START Passage

3  Introduction to Tidymodels

“I think umpires have too much power, without any system of checks and balances and the more money a player makes, the more the umpire tries to show off that power to him. Unfortunately, since I signed my contract my strike zone has suddenly become a lot larger.” - Ozzie Smith

Ozzie Smith in the middle of his backflip during the middle of the 1985 World Series, when the Cardinals had a 3-1 series lead. The Cardinals would end up losing the World Series after The Kansas City Royals won the last three games.

In sports analytics, one of the most powerful tools we have for building predictive models is the tidymodels framework. This collection of R packages is designed to streamline the process of building, evaluating, and deploying machine learning models. In this section, we will introduce the core components of tidymodels, which include data preprocessing, model specification, training, evaluation, and tuning.

The tidymodels framework leverages the philosophy of tidy data and the consistent approach of the tidyverse, making it intuitive and easy to use. By adhering to this unified structure, you can integrate modeling workflows seamlessly with data wrangling operations like those we’ve covered in previous chapters. This makes tidymodels especially suited for analyzing sports data, where the goal is often to generate models that can predict player performance, team outcomes, or game results.

3.1 The tidymodels Framework

The tidymodels framework brings together the principles of tidy data and the tidyverse, making it easy to integrate data preprocessing, model training, and evaluation into a unified workflow. Below, we’ll explore the core components of the tidymodels framework, each of which plays a vital role in the modeling process.

3.2 recipes

In sports analytics, the data we work with often needs to be cleaned and transformed before it can be used for modeling. The recipes package in tidymodels is designed to help automate and streamline this process. A recipe is a blueprint for data preprocessing, allowing you to specify how to transform raw data into a form suitable for modeling. This can include tasks like normalizing numerical variables, encoding categorical variables, handling missing values, and creating new features.

3.2.1 The Core Structure of a Recipe

A recipe starts by defining a formula, typically in the form of a dependent variable (outcome) and independent variables (predictors), followed by one or more step_ functions that specify the transformations to be applied to the data. These steps are applied in the order they are specified in the recipe, ensuring that your preprocessing is both consistent and repeatable.

library(recipes)

# Define the recipe
recipe_obj = recipe(outcome ~ ., data = data) |>
  step_normalize(all_numeric_predictors()) |>
  step_dummy(all_factor_predictors())

END Passage

Tasks
1 > From the tidymodels introduction, quote the passage starting with "3.2 recipes" and going on through "creating new features.".
2 > Extend the tidymodels introduction, picking up right after its final line.

START Source material

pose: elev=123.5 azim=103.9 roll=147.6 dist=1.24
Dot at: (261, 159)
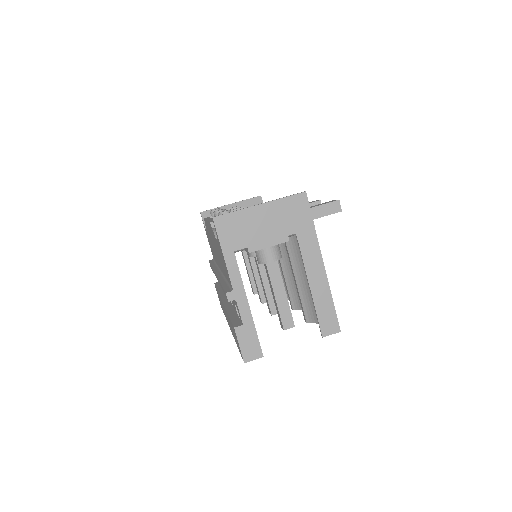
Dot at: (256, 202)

END Source material

Answers to the exercise
1 >
3.2 recipes

In sports analytics, the data we work with often needs to be cleaned and transformed before it can be used for modeling. The recipes package in tidymodels is designed to help automate and streamline this process. A recipe is a blueprint for data preprocessing, allowing you to specify how to transform raw data into a form suitable for modeling. This can include tasks like normalizing numerical variables, encoding categorical variables, handling missing values, and creating new features.

2 >
In this example, we define a recipe where outcome is the dependent variable and all other variables are predictors. We first normalize all numeric predictors using step_normalize(), and then create dummy variables for all factor predictors using step_dummy().

3.2.2 Common step_ Functions

The recipes package includes several commonly used step_ functions to handle different data transformation tasks. Here are a few of the most frequently used steps:

step_normalize()

The step_normalize() function is used to standardize numeric predictors by scaling them so that they have a mean of 0 and a standard deviation of 1. This is particularly useful when predictors vary greatly in scale, such as when comparing different player statistics like points, assists, and rebounds. Normalization ensures that all variables contribute equally to the model.

recipe_obj = recipe(outcome ~ points + assists + rebounds, data = player_data) |>
  step_normalize(points, assists, rebounds)

In this example, we apply normalization to the points, assists, and rebounds columns in the player_data dataset.

step_dummy()

The step_dummy() function is used to convert categorical variables (factors) into dummy (binary) variables, which are required for most machine learning models. For example, if you have a variable like team that indicates the team a player belongs to, step_dummy() will create separate columns for each team.

recipe_obj = recipe(outcome ~ team + points, data = player_data) |>
  step_dummy(team)

Here, step_dummy() will create a binary column for each team, such as team_A, team_B, etc., and the value will be 1 if the player is on that team and 0 otherwise.

step_naomit()

The step_naomit() function is used to remove rows with missing values. In sports datasets, it’s common to encounter missing data (e.g., a player’s stats might not be available for all games), and this function can help clean the data by excluding those rows. This step is often used when missing data can’t be easily imputed or when the model cannot handle missing values.

recipe_obj = recipe(outcome ~ points + assists, data = player_data) |>
  step_naomit(points, assists)

This example removes rows where the points or assists columns contain missing values.

step_center()

The step_center() function centers numeric variables by subtracting the mean of each variable from the values in that variable. This can be useful when you want to ensure that all variables are centered around zero, particularly when working with models that are sensitive to the scale of the data, such as linear regression or neural networks.

recipe_obj = recipe(outcome ~ points + rebounds, data = player_data) |>
  step_center(points, rebounds)

Here, we center the points and rebounds columns in the player_data dataset.

step_interact()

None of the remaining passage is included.